Although informative, neither the menus nor the dinners function as ostensibly intended. Some directions in the menus are abstract, while others are impossible to carry out as written. The dinners similarly pursue an objective that is conceptual not concrete. All require the participant’s imagination, whether filling in blanks or considering other ways that Guth’s prompts could be applied. Depending on each viewer’s perspective, a variety of interpretations is possible for every work. 

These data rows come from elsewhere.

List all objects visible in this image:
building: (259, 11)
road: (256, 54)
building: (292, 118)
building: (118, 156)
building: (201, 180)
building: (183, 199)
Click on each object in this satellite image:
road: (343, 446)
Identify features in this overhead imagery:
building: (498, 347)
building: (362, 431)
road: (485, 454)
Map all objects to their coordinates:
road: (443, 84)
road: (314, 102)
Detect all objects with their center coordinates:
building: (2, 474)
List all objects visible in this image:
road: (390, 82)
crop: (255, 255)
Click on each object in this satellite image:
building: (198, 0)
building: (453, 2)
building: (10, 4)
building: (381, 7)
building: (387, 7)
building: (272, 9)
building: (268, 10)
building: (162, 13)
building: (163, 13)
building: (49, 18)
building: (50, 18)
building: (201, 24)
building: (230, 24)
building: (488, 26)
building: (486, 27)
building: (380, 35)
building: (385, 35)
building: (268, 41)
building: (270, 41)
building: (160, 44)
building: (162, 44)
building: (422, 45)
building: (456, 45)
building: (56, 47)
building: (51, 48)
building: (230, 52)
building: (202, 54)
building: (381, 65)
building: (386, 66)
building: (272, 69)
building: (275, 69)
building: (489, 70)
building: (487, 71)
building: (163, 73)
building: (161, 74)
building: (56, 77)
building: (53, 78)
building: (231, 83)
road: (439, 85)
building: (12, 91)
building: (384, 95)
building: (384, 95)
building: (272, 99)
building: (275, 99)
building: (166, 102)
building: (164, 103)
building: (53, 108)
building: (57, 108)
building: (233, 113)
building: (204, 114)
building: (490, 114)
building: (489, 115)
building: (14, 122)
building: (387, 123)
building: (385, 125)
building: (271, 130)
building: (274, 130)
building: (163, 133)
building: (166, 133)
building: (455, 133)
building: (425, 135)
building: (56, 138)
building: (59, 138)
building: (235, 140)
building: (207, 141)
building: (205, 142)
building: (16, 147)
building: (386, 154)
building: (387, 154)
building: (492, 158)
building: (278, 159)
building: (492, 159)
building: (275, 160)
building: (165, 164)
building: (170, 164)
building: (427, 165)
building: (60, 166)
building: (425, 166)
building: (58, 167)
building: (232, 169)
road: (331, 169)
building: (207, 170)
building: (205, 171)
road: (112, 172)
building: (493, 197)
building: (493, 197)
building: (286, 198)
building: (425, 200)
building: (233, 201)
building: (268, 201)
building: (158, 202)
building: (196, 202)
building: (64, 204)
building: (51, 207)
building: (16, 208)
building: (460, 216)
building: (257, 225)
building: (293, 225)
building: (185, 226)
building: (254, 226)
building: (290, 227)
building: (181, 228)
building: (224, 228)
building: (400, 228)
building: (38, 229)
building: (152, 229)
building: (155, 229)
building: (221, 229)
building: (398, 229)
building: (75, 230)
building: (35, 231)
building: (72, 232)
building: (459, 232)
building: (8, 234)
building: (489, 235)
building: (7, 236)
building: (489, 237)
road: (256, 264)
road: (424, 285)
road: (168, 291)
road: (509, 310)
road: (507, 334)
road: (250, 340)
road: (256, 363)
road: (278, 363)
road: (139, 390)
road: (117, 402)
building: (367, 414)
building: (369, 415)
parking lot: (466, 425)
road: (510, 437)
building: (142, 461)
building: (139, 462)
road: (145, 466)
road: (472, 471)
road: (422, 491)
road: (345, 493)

Also significant in Menu is Guth’s use of a culinary framework, which functions two-fold. First, the artist’s tasks follow an order of progression that mimics the typical sequencing of a multi-course meal. Presented as a starter, entrée, or dessert course, each prompt gains ancillary meaning according to what it precedes or follows. Second, it underscores the shared nature of the experience. Dining, like performance, is often undertaken with others present. Both are interactive sites of exchange, requiring give-and-take between actor and participant, host and guest. Guth’s sculptures likewise depend on a social context for activation; assigned tasks invite viewers to involve themselves in the work, forming a provisional performative community. By encouraging this exchange, Menu continues Guth’s ongoing exploration of relational aesthetics, bringing people into conversation through shared rituals. 

MK Guth (b. 1963, Stevens Point, WI) works in video, photography, sculpture, performance, and interactive projects. She has exhibited internationally at numerous museums and festivals including The Whitney Museum of American Art, Hallie Ford Museum of Art, Schneider Museum of Art, Yerba Buena Center for the Arts, Melbourne International Arts Festival, Nottdance Festival, Portland Institute for Contemporary Art, The Art Gym at Merylhurst University, Frye Art Museum, and The Henry Art Gallery at the University of Washington. She is a founding member of the Red Shoe Delivery Service, an ongoing collaborative performance project with artists Molly Dilworth and Cris Moss. Currently, the artist’s installation Ties of Protection and Safe Keeping is on view in the exhibition Dread & Delight: Fairy Tales in an Anxious World through September 22nd at the Akron Art Museum. In May 2020, she will do a special performance at UCLA’s Powell Library with the Center for the Art of Performance. Guth is the Director of the Hallie Ford School of Graduate Studies and interim Chair of the Critical Studies Program at the Pacific Northwest College of Art. She lives and works in Portland, OR.